#### What to work on:
In the records below, begin at the line containing "(usegerberattributes false)" and end at the line containing "(dxfusepcbnewfont false)"; quote every line in that span exactly, including both boundary lines, and no others.

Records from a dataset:
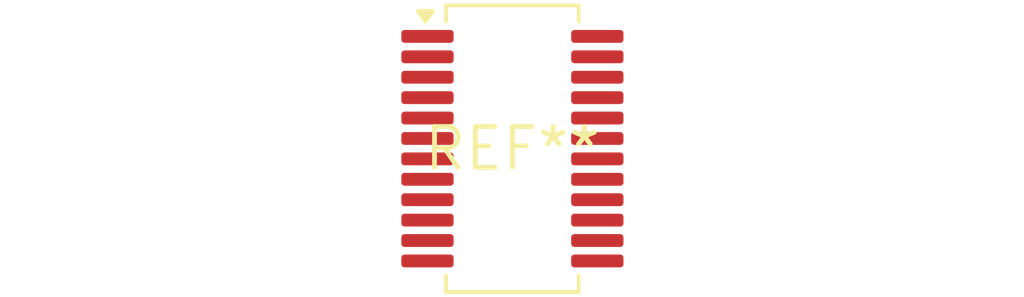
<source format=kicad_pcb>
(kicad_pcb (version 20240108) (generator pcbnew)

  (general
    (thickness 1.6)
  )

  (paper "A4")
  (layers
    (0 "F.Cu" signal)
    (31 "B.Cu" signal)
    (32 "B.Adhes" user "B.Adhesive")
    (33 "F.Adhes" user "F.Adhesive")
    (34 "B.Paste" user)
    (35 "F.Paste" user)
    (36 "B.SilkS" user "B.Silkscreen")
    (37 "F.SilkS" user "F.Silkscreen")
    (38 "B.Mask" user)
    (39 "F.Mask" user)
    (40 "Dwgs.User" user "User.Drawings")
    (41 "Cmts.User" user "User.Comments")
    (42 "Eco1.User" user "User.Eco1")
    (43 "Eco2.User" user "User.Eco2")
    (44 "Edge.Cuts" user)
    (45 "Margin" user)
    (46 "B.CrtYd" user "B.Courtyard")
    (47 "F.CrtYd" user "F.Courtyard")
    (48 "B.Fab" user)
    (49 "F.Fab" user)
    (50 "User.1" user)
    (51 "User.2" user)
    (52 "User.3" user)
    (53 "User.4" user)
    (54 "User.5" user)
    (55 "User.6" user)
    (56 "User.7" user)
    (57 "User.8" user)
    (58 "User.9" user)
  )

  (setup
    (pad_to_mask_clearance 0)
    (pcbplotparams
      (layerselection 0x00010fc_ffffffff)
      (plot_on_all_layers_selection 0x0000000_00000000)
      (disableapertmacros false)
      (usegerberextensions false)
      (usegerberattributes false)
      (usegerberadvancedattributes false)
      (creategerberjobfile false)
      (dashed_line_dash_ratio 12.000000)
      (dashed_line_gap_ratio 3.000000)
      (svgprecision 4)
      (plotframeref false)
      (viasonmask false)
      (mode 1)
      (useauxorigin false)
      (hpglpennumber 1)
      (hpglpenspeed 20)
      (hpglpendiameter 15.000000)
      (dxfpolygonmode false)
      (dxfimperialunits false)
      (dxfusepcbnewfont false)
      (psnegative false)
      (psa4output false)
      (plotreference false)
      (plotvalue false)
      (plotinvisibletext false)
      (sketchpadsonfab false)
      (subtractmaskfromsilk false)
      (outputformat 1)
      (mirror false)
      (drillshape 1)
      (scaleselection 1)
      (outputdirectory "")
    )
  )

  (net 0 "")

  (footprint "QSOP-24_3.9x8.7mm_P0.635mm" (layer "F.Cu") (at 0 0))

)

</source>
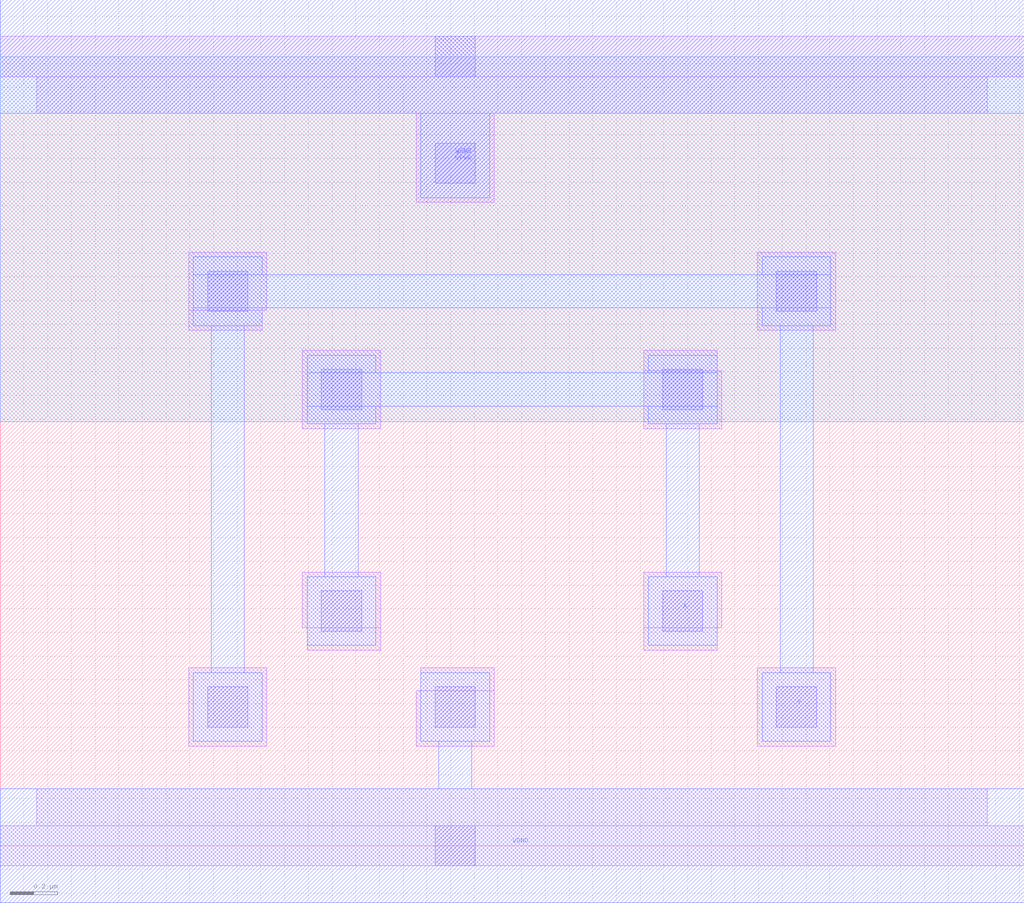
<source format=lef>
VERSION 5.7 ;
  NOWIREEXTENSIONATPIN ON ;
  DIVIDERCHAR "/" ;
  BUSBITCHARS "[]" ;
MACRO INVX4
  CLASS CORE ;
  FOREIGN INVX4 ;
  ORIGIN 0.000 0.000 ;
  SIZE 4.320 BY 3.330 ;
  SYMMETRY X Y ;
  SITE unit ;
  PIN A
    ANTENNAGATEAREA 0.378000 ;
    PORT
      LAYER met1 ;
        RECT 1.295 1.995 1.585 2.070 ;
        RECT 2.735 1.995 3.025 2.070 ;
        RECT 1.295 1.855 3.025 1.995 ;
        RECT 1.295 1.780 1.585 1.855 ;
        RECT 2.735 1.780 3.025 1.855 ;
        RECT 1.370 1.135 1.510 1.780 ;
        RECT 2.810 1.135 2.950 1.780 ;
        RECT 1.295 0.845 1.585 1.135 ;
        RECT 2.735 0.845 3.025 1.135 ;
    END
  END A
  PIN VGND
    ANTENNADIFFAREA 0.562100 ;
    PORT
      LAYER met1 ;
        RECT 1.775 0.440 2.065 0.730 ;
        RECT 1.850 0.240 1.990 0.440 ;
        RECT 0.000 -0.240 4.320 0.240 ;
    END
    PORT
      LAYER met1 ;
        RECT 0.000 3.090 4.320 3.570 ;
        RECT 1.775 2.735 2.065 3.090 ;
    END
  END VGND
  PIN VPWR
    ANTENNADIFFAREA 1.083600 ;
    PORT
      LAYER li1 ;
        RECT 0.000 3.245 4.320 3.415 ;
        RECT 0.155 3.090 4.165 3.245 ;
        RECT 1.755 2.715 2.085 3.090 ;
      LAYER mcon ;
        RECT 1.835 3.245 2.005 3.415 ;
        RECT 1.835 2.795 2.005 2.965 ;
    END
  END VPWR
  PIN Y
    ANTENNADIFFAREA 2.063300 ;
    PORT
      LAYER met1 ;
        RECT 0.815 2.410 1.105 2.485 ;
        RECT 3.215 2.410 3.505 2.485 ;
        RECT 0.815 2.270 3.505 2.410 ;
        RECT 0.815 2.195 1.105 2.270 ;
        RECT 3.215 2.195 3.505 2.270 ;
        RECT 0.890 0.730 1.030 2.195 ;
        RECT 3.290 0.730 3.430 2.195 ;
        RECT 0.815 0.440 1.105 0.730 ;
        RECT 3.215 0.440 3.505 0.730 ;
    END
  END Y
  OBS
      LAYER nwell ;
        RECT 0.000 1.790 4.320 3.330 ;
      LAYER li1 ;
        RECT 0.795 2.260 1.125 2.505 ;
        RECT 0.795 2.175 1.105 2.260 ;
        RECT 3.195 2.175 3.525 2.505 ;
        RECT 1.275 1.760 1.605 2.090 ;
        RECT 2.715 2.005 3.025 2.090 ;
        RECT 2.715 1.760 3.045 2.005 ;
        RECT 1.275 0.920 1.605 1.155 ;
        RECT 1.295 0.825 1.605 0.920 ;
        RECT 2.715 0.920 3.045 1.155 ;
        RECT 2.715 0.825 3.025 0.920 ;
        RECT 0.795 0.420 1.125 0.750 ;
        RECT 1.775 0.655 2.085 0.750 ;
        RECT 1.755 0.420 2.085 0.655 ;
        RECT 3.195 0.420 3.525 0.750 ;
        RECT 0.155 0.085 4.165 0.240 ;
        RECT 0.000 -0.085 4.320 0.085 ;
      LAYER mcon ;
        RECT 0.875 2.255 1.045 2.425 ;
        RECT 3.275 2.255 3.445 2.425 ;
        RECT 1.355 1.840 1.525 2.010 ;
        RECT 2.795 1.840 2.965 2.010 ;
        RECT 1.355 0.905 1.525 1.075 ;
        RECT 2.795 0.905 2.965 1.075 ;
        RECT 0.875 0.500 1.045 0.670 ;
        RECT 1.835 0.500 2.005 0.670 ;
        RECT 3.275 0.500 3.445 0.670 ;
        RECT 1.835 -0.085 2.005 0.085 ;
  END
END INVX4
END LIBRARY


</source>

* * *

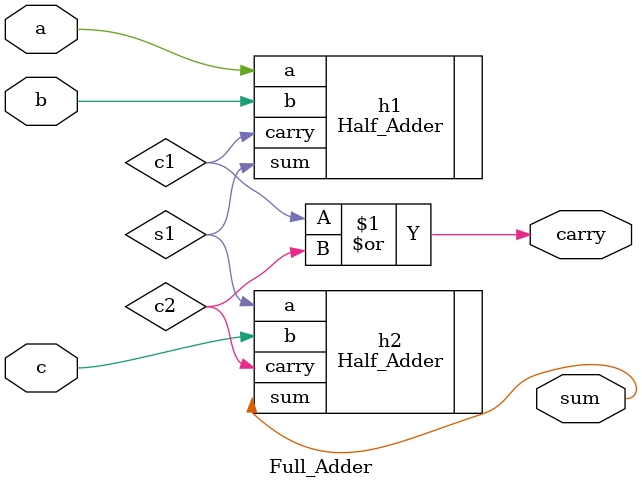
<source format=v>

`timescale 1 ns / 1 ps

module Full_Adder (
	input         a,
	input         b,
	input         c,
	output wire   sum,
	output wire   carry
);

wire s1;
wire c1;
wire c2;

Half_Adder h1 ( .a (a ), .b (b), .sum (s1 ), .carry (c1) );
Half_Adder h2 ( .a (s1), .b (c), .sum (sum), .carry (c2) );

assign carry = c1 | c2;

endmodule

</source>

#### Solution for this exercise:
      (usegerberattributes false)
      (usegerberadvancedattributes false)
      (creategerberjobfile false)
      (dashed_line_dash_ratio 12.000000)
      (dashed_line_gap_ratio 3.000000)
      (svgprecision 4)
      (plotframeref false)
      (viasonmask false)
      (mode 1)
      (useauxorigin false)
      (hpglpennumber 1)
      (hpglpenspeed 20)
      (hpglpendiameter 15.000000)
      (dxfpolygonmode false)
      (dxfimperialunits false)
      (dxfusepcbnewfont false)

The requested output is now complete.